Had hidden it. Warded it. From him. But how did she know the book would call to him?
He’d only ever seen flashes of the spell book.
She’d kept it close, kept it closed, tucked it away if she saw him nearby.
She’d so clearly never wanted him to have it.
So, it seems extremely bad that it’s here while she’s missing. Like it means her missing wasn’t on purpose. Which is a slew of complicated feelings he doesn’t want to deal with.
His thumb finds the steady pulse beneath his jaw.
It should be galloping because his teeth are sharp.
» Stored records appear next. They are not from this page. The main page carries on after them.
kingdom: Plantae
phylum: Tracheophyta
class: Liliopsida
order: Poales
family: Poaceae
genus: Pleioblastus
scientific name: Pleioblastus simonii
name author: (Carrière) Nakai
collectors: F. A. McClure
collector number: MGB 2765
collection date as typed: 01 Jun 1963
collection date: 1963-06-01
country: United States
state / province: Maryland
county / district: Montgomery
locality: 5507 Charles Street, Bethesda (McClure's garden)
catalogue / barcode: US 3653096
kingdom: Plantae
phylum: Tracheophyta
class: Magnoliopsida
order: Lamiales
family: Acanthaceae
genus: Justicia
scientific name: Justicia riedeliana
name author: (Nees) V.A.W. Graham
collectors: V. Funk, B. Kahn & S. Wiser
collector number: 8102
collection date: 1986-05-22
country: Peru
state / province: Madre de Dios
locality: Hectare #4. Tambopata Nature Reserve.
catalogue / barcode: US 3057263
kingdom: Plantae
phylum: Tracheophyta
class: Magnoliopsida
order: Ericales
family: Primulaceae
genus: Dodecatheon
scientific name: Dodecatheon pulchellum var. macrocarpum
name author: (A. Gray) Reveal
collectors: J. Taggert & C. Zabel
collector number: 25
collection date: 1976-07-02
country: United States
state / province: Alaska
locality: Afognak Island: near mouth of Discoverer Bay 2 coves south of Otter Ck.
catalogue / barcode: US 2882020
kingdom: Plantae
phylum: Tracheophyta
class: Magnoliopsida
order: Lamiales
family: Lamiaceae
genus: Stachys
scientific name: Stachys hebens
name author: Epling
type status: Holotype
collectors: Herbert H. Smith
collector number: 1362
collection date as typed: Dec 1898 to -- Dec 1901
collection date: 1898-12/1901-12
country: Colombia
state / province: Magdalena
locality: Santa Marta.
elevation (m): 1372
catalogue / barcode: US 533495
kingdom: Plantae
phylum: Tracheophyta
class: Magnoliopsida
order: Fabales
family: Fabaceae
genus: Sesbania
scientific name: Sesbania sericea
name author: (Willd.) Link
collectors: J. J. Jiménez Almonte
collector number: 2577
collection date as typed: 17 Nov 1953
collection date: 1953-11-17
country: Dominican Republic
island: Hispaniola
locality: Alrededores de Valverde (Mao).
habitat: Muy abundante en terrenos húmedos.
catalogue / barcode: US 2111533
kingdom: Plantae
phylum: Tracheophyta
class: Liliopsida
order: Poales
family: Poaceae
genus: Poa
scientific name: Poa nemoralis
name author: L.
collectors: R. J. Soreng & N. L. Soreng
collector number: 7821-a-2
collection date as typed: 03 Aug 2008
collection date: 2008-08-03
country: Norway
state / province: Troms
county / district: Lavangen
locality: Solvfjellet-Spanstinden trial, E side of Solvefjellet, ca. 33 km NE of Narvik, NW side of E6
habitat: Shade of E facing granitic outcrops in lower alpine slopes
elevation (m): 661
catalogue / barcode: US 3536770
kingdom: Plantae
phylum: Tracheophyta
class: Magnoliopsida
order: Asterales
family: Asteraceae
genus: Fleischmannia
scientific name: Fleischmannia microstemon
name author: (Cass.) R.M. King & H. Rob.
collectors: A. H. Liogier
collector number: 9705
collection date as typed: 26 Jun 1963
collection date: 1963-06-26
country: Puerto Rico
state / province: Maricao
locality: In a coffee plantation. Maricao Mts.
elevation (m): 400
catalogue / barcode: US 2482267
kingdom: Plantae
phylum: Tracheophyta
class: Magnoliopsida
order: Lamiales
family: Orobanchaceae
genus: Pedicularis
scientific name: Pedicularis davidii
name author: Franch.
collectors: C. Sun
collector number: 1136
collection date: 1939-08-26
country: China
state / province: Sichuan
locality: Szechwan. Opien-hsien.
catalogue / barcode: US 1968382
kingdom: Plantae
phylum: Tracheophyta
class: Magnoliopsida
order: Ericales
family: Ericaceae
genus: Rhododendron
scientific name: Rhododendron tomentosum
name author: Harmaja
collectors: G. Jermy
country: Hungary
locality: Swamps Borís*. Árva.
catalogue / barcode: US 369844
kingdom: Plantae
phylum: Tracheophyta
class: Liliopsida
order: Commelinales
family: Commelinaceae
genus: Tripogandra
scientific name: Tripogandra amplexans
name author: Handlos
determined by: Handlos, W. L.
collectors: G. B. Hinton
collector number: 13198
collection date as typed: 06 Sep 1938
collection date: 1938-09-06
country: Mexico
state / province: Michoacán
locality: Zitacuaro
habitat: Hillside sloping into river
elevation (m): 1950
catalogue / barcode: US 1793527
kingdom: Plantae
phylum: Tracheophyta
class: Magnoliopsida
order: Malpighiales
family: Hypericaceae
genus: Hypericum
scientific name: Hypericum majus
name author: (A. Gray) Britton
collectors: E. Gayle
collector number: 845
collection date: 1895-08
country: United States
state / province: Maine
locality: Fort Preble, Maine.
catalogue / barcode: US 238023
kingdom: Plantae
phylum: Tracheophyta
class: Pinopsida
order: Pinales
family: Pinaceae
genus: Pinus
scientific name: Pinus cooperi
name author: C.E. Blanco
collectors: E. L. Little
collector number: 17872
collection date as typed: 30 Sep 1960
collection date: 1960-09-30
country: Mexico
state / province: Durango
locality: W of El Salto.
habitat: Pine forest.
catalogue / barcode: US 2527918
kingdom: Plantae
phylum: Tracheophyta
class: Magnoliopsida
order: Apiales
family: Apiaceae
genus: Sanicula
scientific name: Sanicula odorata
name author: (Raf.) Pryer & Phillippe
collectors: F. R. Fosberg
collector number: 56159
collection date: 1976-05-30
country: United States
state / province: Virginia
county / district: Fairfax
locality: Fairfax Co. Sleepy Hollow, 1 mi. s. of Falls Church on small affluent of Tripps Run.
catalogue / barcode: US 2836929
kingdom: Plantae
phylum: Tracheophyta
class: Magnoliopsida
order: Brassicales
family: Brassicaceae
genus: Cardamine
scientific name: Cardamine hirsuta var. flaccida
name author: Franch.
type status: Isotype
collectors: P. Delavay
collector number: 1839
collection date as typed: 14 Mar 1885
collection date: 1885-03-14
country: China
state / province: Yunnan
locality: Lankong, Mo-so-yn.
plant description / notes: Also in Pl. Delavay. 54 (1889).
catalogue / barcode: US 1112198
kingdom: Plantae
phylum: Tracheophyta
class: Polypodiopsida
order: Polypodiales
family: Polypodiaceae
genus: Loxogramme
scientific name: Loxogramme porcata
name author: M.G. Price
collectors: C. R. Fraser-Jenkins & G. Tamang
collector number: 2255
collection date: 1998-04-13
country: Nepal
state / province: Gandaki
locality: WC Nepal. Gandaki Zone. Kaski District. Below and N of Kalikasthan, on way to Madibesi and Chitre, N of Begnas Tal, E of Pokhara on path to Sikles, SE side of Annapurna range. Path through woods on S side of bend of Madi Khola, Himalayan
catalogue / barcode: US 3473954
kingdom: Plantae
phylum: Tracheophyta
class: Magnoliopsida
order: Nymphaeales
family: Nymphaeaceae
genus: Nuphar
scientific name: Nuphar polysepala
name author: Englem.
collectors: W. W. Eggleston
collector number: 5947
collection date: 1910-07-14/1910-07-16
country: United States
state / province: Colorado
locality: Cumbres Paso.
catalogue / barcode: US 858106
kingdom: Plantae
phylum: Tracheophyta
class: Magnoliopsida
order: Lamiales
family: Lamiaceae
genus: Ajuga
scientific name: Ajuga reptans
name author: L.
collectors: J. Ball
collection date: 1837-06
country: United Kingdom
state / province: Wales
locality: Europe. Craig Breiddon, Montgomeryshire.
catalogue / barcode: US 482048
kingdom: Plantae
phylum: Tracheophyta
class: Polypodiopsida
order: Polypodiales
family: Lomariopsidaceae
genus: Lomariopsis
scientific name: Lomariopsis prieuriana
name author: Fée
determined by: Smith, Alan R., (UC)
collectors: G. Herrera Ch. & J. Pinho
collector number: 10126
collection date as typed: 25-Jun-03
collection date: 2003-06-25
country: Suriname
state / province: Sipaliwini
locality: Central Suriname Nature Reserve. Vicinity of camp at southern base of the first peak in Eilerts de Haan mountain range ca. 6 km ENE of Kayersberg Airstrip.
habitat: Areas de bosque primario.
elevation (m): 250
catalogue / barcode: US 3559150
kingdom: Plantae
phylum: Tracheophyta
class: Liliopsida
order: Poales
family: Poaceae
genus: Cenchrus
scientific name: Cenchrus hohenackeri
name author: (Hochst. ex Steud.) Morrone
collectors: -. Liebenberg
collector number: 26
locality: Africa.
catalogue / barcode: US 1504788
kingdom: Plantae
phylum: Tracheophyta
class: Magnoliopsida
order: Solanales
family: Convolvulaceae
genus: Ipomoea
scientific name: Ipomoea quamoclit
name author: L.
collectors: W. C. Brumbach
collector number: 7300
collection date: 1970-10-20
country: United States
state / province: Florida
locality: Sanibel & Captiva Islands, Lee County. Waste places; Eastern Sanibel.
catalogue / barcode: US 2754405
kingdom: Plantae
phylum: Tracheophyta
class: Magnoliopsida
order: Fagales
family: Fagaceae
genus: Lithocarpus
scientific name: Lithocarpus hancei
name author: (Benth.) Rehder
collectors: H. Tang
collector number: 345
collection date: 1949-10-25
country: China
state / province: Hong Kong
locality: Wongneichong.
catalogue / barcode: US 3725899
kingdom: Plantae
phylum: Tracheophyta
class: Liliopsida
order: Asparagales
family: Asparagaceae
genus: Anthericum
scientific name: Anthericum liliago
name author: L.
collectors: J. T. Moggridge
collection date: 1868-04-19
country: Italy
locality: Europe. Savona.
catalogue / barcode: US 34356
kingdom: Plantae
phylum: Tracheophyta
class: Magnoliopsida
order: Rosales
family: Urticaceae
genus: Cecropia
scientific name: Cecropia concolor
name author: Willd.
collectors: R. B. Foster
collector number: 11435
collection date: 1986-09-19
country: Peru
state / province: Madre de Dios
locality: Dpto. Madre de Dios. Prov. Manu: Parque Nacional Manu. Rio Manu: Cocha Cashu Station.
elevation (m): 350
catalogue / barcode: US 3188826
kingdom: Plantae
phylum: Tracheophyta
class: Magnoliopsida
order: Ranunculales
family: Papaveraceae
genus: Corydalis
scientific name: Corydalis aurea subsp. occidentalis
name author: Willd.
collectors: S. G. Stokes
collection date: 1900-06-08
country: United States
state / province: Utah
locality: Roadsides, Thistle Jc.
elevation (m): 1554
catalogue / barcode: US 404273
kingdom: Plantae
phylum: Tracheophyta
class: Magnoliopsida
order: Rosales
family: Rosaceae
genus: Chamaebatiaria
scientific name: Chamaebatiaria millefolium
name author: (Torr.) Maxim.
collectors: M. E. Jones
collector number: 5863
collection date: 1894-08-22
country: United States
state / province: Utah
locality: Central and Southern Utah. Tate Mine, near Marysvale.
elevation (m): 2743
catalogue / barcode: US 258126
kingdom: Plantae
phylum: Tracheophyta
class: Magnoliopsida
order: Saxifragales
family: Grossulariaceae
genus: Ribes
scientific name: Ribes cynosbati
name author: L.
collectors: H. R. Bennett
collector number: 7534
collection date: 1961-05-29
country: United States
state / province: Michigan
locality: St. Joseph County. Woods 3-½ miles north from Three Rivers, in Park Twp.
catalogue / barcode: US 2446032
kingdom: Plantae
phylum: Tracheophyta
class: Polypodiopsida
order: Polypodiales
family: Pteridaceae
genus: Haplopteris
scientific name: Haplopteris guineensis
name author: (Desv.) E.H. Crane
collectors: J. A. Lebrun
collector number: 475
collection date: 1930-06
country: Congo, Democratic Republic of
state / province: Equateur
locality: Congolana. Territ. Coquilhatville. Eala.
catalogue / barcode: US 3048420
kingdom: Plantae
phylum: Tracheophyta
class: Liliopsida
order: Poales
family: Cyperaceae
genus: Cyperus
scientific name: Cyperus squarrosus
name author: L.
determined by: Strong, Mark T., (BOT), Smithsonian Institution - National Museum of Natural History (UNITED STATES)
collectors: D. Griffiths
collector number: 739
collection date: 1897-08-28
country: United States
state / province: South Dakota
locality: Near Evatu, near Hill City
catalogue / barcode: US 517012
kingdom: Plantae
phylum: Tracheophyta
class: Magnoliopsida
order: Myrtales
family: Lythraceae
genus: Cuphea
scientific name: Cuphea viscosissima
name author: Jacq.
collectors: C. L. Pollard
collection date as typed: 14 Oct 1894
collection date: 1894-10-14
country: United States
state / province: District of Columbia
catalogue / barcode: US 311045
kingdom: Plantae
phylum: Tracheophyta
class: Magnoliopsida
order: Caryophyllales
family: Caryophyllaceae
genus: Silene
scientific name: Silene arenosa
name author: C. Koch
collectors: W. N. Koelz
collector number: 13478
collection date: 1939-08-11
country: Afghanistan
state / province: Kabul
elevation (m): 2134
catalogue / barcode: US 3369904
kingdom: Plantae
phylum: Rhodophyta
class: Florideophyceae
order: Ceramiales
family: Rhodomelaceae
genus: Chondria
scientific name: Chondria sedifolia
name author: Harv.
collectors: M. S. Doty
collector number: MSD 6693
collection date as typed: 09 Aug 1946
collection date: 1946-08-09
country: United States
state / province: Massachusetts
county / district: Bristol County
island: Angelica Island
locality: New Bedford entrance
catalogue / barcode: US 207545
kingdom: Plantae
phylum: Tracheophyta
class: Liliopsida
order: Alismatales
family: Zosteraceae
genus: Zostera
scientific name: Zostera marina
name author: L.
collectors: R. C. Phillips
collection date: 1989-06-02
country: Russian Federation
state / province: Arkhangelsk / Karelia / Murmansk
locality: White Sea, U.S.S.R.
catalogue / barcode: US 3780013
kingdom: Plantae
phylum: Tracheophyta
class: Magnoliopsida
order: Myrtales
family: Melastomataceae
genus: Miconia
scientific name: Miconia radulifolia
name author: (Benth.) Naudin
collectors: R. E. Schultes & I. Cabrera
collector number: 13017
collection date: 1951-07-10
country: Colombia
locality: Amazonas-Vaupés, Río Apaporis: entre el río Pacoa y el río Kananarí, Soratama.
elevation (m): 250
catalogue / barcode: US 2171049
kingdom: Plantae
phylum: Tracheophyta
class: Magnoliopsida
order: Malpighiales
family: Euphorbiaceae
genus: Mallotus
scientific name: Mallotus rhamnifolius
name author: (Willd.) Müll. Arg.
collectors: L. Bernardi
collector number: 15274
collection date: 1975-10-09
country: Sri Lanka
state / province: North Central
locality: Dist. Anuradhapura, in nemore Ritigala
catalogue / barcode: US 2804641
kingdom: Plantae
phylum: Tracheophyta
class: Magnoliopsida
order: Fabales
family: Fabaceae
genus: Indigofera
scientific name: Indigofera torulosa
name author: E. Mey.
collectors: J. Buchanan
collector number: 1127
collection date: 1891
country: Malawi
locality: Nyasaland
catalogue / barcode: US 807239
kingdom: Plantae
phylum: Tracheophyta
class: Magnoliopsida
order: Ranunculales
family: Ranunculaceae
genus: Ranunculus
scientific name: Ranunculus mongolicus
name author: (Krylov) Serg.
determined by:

There’s an asymmetry to his thoughts and his body’s reaction, a cold and distant terror at what it would cost him if he tried to use that spell book, being smothered by the sureness that he should.
That he’s supposed to. He tries to examine the thought, but it’s like the murderous ones that rattle though his brain.
Slippery. Impossible to grasp onto and examine.
Some part of him, or the thing in him, really thinks he should use his mother’s scary-ass magic book.
“Your aura’s freaking out,” Ophelia says softly, and Mateo rips his eyes from the spell book. Her complexion is waxy, like she’s not slept or eaten, and the image of her corpse flashes in his mind. Like it was yesterday. Like it could be today.
He can’t use that book. If the demon wants him to, it’s bad. And if he lets himself get taken over, he can’t save Ophelia.
Getting to his feet isn’t easy but he still offers her a hand and hoists her up as his re-forming nerves scream. “Let’s keep brainstorming the Dagger-Lady–tarot-pull problem. I don’t work till tomorrow night, so we’ve got time.”
Time is the one thing he doesn’t have—none of them do with the ill-omened death card in the air—but she doesn’t point that out.
As they settle in the living room for a night of research, he pretends the spell book, still on the floor of his mother’s office, isn’t pulsing gently at the edges of his awareness, keeping time with the beat of his heart.